SHORT EXERCISE A:
From the presidential pets article, please extract the part that opens with the words containing "And as an Norwegian" and closes with "1931. Who knew?".
SHORT EXERCISE B:
Check each statement against the presidential pets article and answer yes or no, quoting the words from the article that settle it.
(i) The puppy named Weejie was sent to Herbert Hoover in 1931.
(ii) The AKC online poll asked people to choose among ten dog breeds.
(iii) Miss Beazley was bred by Christine Todd Whitman.
SHORT EXERCISE C:
Carry on the presidential pets article from its final sentence.

Throughout our nation’s history, there have been the iconic moments for pets of POTUS. One of my favorite stories, according to the Presidential Pet Museum (presidentialpetmuseum.com), is about Fala, FDR’s famous Scottish terrier. “In 1944, Fala was with the President on a sea trip to the Aleutian Islands. Rumors spread that Fala was accidentally left on one of the islands. During the 1944 presidential campaign, the
Republicans accused him of spending millions of taxpayers’ dollars in sending a destroyer back for him. The President answered the attack in his famous Fala speech while talking to the Teamsters Union.
Roosevelt defended his Scottie, saying, that he, Roosevelt, expected such criticism aimed at himself, and that even his family expected negative talk about themselves. However, Fala had not been the same. Since the charge was made: ‘His Scotch soul was furious.’”
And as an Norwegian elkhound fancier, I’d be remiss if I didn’t mention the little-known presidential pet fact, that an 8-week-old elkhound puppy from Norway, named Weejie, was sent to President Herbert Hoover as a gift from the Norwegian Elkhound Association of America in 1931. Who knew?
Miss Beazley & Bo
I’ve been fortunately to have my own history with presidential pets in my former role as an American Kennel Club spokesperson during the last three administrations. I remember the first press release I ever wrote at AKC involved the arrival of a new Scottish terrier puppy at the George W. Bush White House, home of Barney and Millie. The scottie was bred by none other than former New Jersey Governor Christine Todd Whitman. Named Miss Beazley, the funniest thing about her was that her father’s name was “Clinton.”
In 2008, Democratic Presidential Nominee Barack Obama announced to his daughters, that win or lose, they would get a dog after the election. For the next 10 months, the news hounds could not get enough of this story. It seemed like all the media wanted to talk about was what kind of dog would the Obamas get.
I must have made hundreds of media appearances on TV, radio, and in print, educating the public, using the Obamas’ search for a dog as an example, to find the right dog for your lifestyle. AKC created an online poll, asking people to choose among five dog breeds we thought would make a great fit for the potential first family. More than 42,000 votes were tallied, with the poodle as the winner. During that time, an AP and Yahoo! poll found that 42 to 37 percent of pet owners favored John McCain over Obama for president. The Associated Press contacted us for a response. On July 8, 2008, in USA Today, my words became the AP Quote of the Day: “From an image standpoint, nothing humanizes a candidate more than seeing him lovingly dote on his pet or toss a ball around on the White House lawn.”

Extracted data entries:
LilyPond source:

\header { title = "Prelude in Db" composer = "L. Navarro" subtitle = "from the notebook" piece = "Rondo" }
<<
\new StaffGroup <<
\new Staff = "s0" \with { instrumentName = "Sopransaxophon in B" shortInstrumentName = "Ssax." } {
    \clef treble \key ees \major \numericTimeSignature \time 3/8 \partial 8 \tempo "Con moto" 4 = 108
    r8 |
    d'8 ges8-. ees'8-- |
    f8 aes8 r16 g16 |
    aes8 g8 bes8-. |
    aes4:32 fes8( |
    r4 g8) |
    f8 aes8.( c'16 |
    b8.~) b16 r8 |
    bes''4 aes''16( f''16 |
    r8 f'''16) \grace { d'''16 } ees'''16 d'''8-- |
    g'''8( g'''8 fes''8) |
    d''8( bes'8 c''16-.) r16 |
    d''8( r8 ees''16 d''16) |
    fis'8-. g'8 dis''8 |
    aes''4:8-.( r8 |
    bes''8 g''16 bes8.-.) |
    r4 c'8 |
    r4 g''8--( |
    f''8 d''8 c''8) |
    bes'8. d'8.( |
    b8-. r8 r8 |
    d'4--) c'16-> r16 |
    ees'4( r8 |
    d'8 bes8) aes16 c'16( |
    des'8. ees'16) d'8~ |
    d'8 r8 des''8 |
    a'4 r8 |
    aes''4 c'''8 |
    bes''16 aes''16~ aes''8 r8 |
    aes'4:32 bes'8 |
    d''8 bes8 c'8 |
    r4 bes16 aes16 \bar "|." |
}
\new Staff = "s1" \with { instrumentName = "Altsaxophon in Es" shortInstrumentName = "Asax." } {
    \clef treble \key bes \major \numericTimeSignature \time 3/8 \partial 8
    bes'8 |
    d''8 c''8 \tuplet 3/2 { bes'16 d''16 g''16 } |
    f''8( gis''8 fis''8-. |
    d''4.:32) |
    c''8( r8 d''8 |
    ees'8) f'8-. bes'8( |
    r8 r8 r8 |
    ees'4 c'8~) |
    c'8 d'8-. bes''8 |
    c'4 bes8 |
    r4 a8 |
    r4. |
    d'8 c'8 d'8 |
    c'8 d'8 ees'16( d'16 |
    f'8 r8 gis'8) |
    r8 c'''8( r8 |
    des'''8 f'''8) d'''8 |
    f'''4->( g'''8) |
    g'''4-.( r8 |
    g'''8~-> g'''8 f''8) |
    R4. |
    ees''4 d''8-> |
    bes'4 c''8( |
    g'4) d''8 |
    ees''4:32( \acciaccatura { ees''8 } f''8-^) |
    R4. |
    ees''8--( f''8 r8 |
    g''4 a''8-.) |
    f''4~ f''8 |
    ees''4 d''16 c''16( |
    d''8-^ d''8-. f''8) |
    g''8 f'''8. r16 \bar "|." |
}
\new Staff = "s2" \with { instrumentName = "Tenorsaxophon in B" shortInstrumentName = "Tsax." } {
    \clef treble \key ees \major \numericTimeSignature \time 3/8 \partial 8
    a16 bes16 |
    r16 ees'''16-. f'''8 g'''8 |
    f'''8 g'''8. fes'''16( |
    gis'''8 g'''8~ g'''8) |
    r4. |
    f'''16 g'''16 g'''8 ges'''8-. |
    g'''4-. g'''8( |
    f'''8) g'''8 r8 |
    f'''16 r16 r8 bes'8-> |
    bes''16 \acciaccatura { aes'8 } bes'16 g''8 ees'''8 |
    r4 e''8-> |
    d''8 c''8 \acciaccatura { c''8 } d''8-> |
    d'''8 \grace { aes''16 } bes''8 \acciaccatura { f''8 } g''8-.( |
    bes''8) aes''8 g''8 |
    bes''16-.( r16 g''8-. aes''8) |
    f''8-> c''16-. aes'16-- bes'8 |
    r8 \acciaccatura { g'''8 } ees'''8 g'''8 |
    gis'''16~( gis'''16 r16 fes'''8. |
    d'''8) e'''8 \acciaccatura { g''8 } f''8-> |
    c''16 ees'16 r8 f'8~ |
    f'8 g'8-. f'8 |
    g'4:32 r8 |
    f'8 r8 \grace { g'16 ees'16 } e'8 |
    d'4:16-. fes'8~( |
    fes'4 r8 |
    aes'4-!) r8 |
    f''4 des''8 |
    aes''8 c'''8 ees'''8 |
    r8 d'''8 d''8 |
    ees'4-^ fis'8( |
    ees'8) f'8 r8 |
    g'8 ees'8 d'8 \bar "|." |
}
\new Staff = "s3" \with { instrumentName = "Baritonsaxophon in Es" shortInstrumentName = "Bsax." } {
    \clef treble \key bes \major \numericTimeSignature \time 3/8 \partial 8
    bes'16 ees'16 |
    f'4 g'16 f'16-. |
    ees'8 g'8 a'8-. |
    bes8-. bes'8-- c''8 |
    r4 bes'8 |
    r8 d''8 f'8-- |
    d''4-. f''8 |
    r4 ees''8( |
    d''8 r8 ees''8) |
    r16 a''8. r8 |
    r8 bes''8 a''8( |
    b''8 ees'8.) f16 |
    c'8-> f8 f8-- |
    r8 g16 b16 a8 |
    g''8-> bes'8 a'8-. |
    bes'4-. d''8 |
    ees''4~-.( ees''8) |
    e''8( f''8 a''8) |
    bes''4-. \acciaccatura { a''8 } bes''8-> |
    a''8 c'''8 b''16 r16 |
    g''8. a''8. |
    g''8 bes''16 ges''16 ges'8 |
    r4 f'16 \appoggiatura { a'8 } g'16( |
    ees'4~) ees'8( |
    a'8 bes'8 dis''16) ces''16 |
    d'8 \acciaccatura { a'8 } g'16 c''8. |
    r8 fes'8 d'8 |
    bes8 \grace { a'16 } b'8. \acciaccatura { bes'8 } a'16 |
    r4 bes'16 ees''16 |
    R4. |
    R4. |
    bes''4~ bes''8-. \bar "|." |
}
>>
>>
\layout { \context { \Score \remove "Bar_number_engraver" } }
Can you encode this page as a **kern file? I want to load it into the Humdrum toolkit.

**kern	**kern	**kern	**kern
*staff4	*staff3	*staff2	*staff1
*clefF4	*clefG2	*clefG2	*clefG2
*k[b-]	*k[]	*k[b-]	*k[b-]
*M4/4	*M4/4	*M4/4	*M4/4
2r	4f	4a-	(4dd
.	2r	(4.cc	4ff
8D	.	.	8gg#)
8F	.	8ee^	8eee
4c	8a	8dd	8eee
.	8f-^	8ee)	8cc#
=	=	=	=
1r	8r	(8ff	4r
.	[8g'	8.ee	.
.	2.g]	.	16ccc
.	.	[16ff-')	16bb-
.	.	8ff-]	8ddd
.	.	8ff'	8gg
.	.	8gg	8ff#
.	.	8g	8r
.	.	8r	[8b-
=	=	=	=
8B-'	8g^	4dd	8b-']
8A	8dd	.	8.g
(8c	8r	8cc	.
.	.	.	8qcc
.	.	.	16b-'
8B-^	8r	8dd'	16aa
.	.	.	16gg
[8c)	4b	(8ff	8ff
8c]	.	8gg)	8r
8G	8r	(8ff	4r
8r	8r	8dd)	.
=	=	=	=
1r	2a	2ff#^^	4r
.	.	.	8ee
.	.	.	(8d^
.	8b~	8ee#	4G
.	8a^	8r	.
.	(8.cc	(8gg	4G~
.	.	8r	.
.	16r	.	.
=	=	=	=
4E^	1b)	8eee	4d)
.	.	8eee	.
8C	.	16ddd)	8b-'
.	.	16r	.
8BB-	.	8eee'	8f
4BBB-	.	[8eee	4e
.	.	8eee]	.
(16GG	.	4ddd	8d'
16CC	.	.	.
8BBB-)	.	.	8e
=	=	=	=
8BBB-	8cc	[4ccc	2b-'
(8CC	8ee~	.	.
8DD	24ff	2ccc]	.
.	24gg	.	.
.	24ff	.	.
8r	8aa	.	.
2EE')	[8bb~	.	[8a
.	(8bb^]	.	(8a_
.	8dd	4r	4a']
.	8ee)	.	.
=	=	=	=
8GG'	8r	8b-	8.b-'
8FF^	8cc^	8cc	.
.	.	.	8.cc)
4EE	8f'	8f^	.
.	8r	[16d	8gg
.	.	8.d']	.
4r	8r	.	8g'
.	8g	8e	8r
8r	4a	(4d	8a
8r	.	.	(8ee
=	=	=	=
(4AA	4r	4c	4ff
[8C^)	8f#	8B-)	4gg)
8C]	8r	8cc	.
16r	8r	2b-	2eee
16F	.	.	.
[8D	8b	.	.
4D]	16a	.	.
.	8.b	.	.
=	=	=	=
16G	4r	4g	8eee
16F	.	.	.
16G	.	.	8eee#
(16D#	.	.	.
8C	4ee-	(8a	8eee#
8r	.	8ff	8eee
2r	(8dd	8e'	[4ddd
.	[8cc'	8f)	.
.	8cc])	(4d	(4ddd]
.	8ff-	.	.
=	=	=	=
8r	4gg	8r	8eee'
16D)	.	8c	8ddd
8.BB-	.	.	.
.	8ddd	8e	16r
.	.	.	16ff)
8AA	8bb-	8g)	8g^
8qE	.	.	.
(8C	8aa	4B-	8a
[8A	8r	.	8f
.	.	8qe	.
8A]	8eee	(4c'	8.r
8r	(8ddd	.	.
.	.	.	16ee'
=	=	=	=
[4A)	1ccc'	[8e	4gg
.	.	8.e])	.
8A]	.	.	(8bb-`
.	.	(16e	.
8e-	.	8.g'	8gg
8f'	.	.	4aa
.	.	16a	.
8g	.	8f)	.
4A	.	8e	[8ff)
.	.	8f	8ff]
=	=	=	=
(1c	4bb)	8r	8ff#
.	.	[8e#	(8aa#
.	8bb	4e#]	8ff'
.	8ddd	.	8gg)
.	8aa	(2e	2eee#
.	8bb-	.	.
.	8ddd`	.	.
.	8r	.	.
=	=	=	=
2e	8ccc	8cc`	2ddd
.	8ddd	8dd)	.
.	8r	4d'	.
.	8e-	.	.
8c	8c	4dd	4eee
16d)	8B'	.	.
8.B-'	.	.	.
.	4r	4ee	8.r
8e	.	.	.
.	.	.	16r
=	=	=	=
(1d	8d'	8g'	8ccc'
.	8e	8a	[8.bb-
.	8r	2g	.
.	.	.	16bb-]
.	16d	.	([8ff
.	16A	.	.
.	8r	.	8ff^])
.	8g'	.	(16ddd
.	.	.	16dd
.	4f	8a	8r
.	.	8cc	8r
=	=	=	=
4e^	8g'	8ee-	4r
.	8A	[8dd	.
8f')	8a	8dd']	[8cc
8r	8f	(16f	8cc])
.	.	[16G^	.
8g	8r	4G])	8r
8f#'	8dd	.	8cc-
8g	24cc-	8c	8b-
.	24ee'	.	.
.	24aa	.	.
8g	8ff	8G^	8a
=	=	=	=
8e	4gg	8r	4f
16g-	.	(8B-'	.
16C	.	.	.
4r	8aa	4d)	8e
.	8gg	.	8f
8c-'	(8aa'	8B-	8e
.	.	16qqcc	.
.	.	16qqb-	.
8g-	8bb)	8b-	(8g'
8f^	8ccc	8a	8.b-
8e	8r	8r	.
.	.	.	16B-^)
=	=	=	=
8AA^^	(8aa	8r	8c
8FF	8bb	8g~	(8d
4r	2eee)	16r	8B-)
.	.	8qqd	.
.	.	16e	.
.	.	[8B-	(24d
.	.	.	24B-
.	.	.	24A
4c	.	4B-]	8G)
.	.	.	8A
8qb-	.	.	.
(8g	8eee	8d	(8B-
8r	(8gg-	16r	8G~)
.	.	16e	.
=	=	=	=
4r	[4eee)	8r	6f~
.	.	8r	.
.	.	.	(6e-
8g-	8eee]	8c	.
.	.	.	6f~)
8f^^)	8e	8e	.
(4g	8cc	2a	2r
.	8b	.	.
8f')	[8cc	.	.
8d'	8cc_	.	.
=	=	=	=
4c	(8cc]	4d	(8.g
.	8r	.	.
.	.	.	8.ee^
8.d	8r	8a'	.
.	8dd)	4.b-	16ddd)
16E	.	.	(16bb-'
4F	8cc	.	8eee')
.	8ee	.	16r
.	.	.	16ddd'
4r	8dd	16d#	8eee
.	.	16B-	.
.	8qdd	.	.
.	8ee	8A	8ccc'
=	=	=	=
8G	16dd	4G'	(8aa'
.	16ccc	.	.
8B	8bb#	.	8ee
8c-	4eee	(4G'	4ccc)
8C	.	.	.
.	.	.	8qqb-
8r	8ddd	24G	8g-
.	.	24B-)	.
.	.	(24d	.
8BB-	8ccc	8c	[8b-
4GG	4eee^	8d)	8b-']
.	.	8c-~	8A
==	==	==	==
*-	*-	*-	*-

RESULT A:
And as an Norwegian elkhound fancier, I’d be remiss if I didn’t mention the little-known presidential pet fact, that an 8-week-old elkhound puppy from Norway, named Weejie, was sent to President Herbert Hoover as a gift from the Norwegian Elkhound Association of America in 1931. Who knew?

RESULT B:
(i) Yes: "was sent to President Herbert Hoover as a gift from the Norwegian Elkhound Association of America in 1931"
(ii) No: "asking people to choose among five dog breeds"
(iii) Yes: "The scottie was bred by none other than former New Jersey Governor Christine Todd Whitman."

RESULT C:
The “furvor” over the next FiDOTUS peaked in April 2009, with the announcement of Bo the Portuguese water dog’s arrival at the White House. Within hours, I was speaking on Good Morning America, CNN’s The Situation Room, World News Tonight, Fox & Friends, and with Michael Smerconish on his radio show in DC. The next day my appearance on Martha Stewart Living with an adorable 6-week-old Portuguese water dog puppy had me answering probing questions from Martha like, “Will this ‘water dog’ learn to swim in the White House fountain?”
Romney & Seamus
By the 2012 presidential campaign, the media tried to recapture those billions of impressions by focusing again on the candidates’ dogs, including an Irish setter named Seamus. However, it didn’t turn out so well for Mitt Romney. According to the Associated Press: “The Presidential candidate was traveling with his Irish setter on a family vacation in 1983 when he put the dog inside a crate and strapped it to the roof of his car for the duration of the 12-hour drive from Boston to Ontario.”
Dog lovers outraged at this became protesters in New York City holding signs that said “Mitt is Mean” and “Dogs Aren’t Luggage” and “I Ride Inside.” According to the Washington Post, “Late-night host David Letterman has been giving the dog near-nightly shout-outs. There are parody web videos and Facebook groups.” The article continued, “The New Yorker featured a cartoon, with Rich Santorum riding in Romney’s rooftop dog carrier, on its cover last week. In the five years since the story was revealed, New York Times columnist Gail Collins has mentioned Seamus in at least 50 columns.”
The AP called again for me to weigh in, “As for Romney,” Peterson said he was halfway to responsible dog ownership in 1983. “The first step toward responsible dog ownership is putting the dog in a crate when you travel,” Peterson said. “The second step is putting the crate inside the car.”
President Obama’s reelection campaign, having a biting sense of humor, also weighed in when Obama strategist David Axelrod tweeted a picture of Obama holding his dog, Bo, in the presidential limousine and wrote, “How loving owners transport their dogs.”
The last two elections were fun and upbeat for dog lovers. This year’s contest lacks any humanizing. In fact, all we have to look forward to is whether the Clintons’ current poodle mixes, Maisie and Tally, can outshine former Clinton FiDOTUS, Buddy, the chocolate Lab and his cohort, Socks the cat.
Lisa Peterson — lifelong equestrian, dog show judge and award-winning podcaster, communications professional and journalist — writes about horses, hounds and history at lisaunleashed.com. Reach her at firstname.lastname@example.org.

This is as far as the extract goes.